薬種商は大切な命に関わる薬を扱う。道修町の家々では中国の薬の神様、神農氏の掛け軸を拝んでいた。亨保18年(1733)には仲間内の親睦団体「伊勢講」が結成され、伊勢神宮への参拝が始まった。安永9年(1780)になって日本の薬の神様の少彦名命(すくなひこなのみこと)を京都の五条天神宮から勧請し、神農氏とともに薬種中買仲間の寄会所にお祀りして道修町で祭礼が始まった。明治になって株仲間が解散となり、薬祖神の崇敬者団体「薬祖講」が結成され、少彦名神社の運営に当たっている。

薬祖講(約350社)を母体として平成4年(1992)に「道修町文書保存会」が生まれ、300年前から寄会所に残る歴史的な文書を整理し、『道修町文書目録』全4巻を刊行、「道修町資料保存会」と名称を変え、平成9年(1997)10月に神社の横に「くすりの道修町資料館」を開設した。江戸時代の文書3000点、明治以降の文書3万点が保管されており、平成19年(2007)には「道修町文書一括」として大阪市有形文化財に指定されている。


「道修町ミュージアムストリート」

堺筋から御堂筋まで東西約300mが「道修町ミュージアムストリート」と呼ばれている。「杏雨書屋」「少彦名神社」「クスリの道修町資料館」のほか、製薬会社の資料館や史跡が並ぶ。大日本住友製薬は平成26年(2014)3月、1階ロビーに海老江工場(大阪市福島区)で長年使用されてきたドイツ製の蒸留缶やろ過器、製薬所の再現模型などを通りに向けて展示した。さらに田辺三菱製薬は平成27年(2015)5月、明治初期の道修町を再現し、330年を超える同社の歩みを紹介する史料館を開いた。塩野義製薬も本社ビル1階ロビーにシオノギの商標である分銅の実物や大福帳などを展示している。また、道修町が舞台になった谷崎潤一郎の『春琴抄』(昭和8年発表)の碑や大阪薬科大学発祥の地の記念碑などもある。

^^^^^^^^

» **指示**:
1. 道修町についての本文を2文で要約してください。
2. 道修町についての本文を、最後の文の続きから書き継いでください。
この後に並ぶ行は、ここでは一切使いません。

[保存データ]
^^^^^^^^

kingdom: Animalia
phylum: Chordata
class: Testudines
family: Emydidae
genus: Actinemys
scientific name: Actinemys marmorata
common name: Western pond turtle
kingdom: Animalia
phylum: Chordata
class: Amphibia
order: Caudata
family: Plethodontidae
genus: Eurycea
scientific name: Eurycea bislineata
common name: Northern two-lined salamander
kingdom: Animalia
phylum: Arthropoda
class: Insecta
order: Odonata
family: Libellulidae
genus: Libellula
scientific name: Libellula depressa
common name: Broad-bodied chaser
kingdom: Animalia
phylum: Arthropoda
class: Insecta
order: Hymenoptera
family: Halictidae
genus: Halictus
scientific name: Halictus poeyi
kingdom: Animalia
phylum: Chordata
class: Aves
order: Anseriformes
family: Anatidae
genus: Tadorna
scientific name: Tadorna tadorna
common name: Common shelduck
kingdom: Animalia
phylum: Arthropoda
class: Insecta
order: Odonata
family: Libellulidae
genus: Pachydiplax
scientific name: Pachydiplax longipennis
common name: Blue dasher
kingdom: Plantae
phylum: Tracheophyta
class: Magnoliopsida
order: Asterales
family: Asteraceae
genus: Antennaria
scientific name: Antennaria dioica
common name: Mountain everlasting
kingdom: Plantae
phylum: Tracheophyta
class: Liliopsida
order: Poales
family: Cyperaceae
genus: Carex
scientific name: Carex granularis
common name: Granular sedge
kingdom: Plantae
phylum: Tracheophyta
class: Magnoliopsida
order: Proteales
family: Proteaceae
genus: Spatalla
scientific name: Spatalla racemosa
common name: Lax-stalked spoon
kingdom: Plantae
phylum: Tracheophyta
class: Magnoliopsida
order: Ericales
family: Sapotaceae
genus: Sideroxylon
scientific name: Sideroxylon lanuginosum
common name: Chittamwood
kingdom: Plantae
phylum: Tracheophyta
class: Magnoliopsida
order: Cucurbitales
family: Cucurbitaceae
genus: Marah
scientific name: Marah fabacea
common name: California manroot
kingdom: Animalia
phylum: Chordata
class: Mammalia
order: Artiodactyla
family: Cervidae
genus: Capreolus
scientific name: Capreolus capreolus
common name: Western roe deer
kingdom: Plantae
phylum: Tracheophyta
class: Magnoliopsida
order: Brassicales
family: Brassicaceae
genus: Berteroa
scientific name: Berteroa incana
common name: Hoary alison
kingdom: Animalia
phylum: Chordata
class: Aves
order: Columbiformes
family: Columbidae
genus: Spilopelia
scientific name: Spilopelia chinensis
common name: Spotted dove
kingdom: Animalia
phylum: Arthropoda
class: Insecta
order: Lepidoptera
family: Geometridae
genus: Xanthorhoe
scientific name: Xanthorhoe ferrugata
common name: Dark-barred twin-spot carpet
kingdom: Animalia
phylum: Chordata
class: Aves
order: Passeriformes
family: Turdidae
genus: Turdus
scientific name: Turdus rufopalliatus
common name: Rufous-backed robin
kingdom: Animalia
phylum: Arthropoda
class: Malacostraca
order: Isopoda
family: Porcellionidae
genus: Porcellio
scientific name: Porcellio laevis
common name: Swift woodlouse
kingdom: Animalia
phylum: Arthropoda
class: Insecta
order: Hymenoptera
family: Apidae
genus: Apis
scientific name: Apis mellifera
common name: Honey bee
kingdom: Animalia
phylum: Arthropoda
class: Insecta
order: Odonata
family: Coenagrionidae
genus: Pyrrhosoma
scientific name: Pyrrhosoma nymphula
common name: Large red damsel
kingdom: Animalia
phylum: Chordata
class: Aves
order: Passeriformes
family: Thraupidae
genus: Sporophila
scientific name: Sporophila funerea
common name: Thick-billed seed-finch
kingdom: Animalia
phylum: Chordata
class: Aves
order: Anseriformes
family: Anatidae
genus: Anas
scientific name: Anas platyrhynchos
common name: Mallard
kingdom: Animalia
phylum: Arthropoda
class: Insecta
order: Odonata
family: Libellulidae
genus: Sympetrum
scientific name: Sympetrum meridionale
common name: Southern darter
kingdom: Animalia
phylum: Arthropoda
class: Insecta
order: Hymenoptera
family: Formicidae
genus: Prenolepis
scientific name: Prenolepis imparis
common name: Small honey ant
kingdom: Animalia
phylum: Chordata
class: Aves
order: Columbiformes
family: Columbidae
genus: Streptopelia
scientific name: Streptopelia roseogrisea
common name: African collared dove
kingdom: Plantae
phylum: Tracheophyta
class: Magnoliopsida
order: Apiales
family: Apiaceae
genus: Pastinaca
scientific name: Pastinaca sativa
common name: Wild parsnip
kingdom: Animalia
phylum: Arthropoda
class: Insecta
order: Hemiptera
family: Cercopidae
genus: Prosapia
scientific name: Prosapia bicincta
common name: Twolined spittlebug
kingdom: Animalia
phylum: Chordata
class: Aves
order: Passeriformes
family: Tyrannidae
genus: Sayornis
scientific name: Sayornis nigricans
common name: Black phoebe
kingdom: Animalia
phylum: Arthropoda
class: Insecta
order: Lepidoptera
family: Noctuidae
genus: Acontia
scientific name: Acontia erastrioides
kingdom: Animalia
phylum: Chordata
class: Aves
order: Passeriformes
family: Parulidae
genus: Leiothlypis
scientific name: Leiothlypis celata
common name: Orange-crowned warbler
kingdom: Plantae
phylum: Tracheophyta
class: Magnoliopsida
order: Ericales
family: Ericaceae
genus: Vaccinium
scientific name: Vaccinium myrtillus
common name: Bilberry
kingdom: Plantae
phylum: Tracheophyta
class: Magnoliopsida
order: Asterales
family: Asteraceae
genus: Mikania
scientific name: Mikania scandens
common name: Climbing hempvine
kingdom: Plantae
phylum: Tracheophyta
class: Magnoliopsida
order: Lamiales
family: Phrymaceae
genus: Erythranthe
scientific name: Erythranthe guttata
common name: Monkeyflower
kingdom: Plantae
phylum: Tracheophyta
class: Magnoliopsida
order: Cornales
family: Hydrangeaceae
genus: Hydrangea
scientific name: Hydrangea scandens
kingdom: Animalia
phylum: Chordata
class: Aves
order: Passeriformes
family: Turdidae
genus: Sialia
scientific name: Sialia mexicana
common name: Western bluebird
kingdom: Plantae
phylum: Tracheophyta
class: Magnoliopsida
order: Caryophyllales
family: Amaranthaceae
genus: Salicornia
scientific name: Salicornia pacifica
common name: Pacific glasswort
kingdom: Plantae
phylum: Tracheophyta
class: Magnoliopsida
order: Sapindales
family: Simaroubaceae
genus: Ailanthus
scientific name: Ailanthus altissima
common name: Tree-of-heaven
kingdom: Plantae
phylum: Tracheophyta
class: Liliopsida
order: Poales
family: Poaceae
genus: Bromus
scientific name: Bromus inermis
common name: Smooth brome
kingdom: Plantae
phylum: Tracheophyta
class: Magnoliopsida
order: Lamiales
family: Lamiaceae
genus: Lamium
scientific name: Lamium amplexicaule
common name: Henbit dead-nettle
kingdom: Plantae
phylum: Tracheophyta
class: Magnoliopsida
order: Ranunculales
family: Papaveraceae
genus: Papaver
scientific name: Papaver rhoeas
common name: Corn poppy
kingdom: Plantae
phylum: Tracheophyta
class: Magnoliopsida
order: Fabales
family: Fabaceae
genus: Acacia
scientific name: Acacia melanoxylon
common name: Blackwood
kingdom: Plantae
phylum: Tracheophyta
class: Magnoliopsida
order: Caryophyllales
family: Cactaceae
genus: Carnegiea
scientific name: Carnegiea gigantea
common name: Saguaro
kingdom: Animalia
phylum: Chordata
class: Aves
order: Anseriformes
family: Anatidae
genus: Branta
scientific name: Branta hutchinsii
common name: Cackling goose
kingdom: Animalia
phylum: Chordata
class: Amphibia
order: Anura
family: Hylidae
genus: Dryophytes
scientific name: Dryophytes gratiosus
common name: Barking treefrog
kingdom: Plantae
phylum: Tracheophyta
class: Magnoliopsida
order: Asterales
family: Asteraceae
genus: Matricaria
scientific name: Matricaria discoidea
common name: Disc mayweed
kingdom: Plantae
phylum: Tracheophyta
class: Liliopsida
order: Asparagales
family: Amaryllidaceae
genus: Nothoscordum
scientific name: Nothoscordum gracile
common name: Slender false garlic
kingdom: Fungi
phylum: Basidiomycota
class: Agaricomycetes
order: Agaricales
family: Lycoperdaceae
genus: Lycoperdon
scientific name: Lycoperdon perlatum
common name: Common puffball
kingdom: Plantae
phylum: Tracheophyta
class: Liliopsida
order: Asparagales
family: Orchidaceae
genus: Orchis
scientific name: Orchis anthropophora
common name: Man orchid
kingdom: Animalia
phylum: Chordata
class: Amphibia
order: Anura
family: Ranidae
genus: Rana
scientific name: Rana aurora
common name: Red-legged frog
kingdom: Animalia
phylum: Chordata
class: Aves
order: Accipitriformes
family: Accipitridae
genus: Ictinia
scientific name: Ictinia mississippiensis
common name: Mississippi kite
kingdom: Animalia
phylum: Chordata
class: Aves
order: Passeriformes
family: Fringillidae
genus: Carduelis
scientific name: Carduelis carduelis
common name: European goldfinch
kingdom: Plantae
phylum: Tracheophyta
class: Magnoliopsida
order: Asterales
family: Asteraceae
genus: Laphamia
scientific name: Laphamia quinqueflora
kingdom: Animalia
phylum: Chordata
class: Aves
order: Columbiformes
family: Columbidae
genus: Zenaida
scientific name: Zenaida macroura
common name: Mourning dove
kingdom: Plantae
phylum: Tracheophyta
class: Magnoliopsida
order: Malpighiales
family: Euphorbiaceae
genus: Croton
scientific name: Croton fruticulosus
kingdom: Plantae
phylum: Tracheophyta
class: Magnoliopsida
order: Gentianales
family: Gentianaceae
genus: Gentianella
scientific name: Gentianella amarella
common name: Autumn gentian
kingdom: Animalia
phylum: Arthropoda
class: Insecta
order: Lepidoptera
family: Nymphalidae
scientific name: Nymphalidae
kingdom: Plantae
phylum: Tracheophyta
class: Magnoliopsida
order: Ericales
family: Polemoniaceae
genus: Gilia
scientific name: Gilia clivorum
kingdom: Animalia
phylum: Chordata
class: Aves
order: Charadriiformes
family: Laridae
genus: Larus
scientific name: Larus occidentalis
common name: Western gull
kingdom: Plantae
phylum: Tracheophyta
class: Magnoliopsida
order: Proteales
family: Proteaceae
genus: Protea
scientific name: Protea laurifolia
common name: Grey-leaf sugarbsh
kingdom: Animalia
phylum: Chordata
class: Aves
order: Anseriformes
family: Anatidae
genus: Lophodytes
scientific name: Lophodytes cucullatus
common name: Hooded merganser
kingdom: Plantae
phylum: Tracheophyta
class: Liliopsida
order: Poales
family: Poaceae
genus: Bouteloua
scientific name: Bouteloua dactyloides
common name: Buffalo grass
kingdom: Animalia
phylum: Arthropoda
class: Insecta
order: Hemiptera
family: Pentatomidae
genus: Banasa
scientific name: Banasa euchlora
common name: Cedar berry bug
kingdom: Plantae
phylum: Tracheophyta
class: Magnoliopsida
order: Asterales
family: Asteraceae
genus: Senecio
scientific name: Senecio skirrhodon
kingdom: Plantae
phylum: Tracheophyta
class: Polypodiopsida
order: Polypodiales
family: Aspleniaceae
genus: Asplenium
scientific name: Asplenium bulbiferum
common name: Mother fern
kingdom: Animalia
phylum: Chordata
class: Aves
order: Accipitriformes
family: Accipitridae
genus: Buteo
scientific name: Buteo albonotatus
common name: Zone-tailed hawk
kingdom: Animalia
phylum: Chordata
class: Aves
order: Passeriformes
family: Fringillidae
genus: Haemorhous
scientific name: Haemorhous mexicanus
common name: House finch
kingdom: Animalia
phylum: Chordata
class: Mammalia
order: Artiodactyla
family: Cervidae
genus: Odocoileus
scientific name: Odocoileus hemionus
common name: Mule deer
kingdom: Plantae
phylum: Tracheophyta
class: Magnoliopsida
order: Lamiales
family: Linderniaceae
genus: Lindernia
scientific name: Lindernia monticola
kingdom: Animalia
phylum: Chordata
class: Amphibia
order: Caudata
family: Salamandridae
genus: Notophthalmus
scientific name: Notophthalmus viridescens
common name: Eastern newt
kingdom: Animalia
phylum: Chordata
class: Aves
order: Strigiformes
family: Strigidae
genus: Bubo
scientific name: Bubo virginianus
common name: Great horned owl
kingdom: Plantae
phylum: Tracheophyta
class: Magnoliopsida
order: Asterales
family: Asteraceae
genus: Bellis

^^^^^^^^

» **解答**:
1. 道修町の薬種商は中国の薬の神様である神農氏を拝んでおり、安永9年(1780)には少彦名命を勧請して祭礼を始め、明治以降は薬祖講が少彦名神社の運営に当たっている。薬祖講を母体とする会は歴史的な文書を整理して平成9年(1997)に「くすりの道修町資料館」を開設し、堺筋から御堂筋までの通りは、製薬会社の資料館や史跡が並ぶ「道修町ミュージアムストリート」と呼ばれている。

2.
平成27年(2015)9月、製薬会社や少彦名神社、地元町会などが「道修町まちづくり協議会(通称The道修町倶楽部)」(会長・土屋裕弘田辺三菱製薬相談役)を結成して「くすりの町」の発信や美観向上、にぎわい創出に向けて町ぐるみの活動が始まった。現在、会員は道修町に関係する企業、団体、個人合計78。道修町ツアーや公開市民講座などを開いている。また、同協議会と大阪市は平成30年(2018)10月、道修町2丁目、3丁目の無電柱化と道路整備を協力して推進するため、「道修町通の整備に関する基本確認書」を締結し、早期の無電柱化を目指している。


船場の伝統文化を語り伝えて30年

船場に縁の人たちが船場の伝統的文化を語り伝えたいと30年余続く「船場大阪を語る会」という会がある。昭和56年(1981)2月に発足し、例会は平成31年(2019)3月で189回になる。呼びかけたのは大阪の地域誌「大阪春秋」の編集者や船場の郵便局長、塩野義製薬の相談役で、隔月に講演会や史蹟探訪などを開いてきた。毎回100人から150人が参加する。

テーマは「大正時代の船場を語る」「船場言葉を蒐めて」「道修町の先輩に聞く」「大阪の蘭学」「谷崎潤一郎の世界」「船場のいとさん御寮人さんの古きよき時代の悲喜こもごも話」など。講師も地元の古老から大学教授、郷土史家、芸能関係者など多彩だ。

長年、この会の会長を務め、平成28年(2016)1月に亡くなった元四天王寺大学名誉教授の三島佑一さんは道修町で生まれ、東船場の集英小学校(統合後開平小学校)に通った。著書『船場道修町 薬・商い・学の町』で「土性骨があるから『どしょうまち』」と紹介し、「栄枯盛衰が激しいのを皆よく知っていましたから、商売が繁盛しているからといって、派手なことをすればむしろ顰蹙(ひんしゅく)を買った。反対に店をたたんで横町で小さくなっても、再起を期待して軽蔑されなかった。実際住む人がころころ変わった。『土性骨があるってこっちゃ』といった父の言葉は、そんなところをいった言葉ではないかと今にして思う」と書いている。

2016年3月

(2019年4月改訂)

宇澤俊記



≪取材協力≫
 ・武田薬品工業株式会社

≪参考文献≫
 ・武田二百年史編纂委員会『武田二百年史(本編)』
               (武田薬品工業株式会社 1983.5)
 ・武田薬品工業株式会社『武田二百年』
               (武田薬品工業株式会社 1984.6)
 ・武田薬品工業株式会社『Annual Report 2014、2015』
               (武田薬品工業株式会社 2014.7、2015.7)
 ・公益財団法人武田科学振興財団杏雨書屋編集『杏雨第8号』
               (武田科学振興財団 2015.6)
 ・宮本又次『豪商列伝』(講談社学術文庫 2003.9)
 ・作道洋太郎『道修町の歴史的役割について』
               (道修町文書保存会第3回文化講演会記録 1996.3)
 ・くすりの道修町資料館『くすりのまち道修町常設展示パネル集』
               (道修町資料保存会 1997.11)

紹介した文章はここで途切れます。